A local restaurant owner faces serious legal trouble after secretly sprinkling ants into customer meals for nearly four years. The Ministry of Food and Drug Safety caught the sneaky chef adding dried ants from America and Thailand to dishes at his eatery. Officials discovered he imported the creepy crawlers through express mail services between April 2021 and November 2024. The restaurant served roughly 12,000 plates with three to five ants sprinkled on each dish until January. Prosecutors will decide whether to file charges against the ant-loving chef for breaking food safety laws.

Korean law strictly controls which bugs people can legally eat at restaurants and ants did not make the approved list. The country allows only ten types of insects as food ingredients including grasshoppers, mealworms and silkworm pupae. Street vendors commonly sell silkworm pupae as the popular snack called beondaegi across the nation. Restaurant owners must get special permission from the Food and Drug Safety Ministry before serving any insect dishes. The ant-serving chef never asked for approval and broke multiple food safety rules.

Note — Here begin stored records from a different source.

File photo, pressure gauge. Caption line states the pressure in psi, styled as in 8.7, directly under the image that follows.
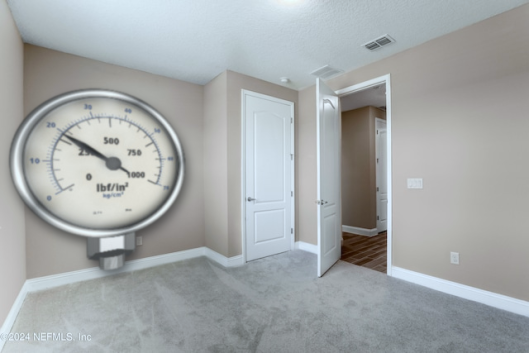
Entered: 275
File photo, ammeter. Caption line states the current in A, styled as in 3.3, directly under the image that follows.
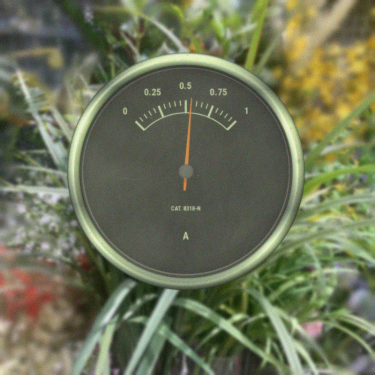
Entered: 0.55
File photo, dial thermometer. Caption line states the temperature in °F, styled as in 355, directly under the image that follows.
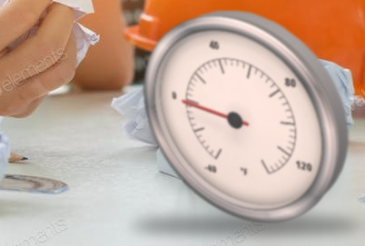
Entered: 0
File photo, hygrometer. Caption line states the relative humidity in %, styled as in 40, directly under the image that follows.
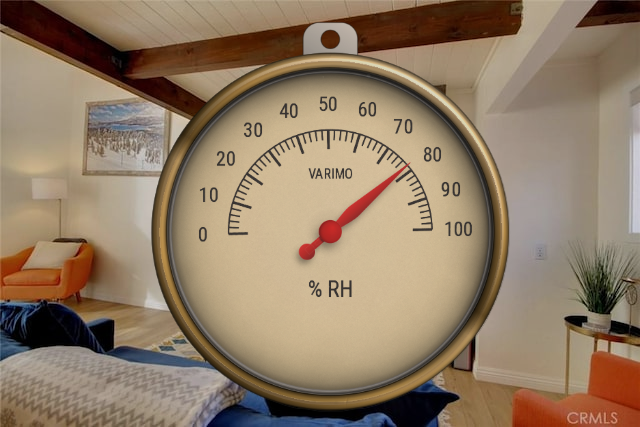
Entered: 78
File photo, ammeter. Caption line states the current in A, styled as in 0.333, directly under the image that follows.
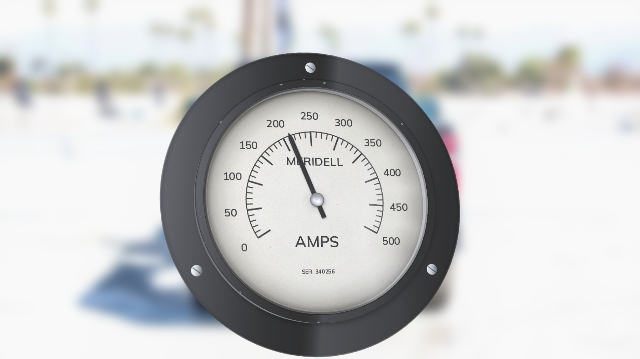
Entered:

The Ministry of Food and Drug Safety transferred the case to prosecutors after completing their investigation. Officials stressed that restaurants cannot use materials that Korean law does not recognize as proper food ingredients. The chef claimed ants added unique flavor to his dishes but safety regulations trump culinary creativity. Ant recipes exist in other countries but remain illegal in Korean restaurants without government approval.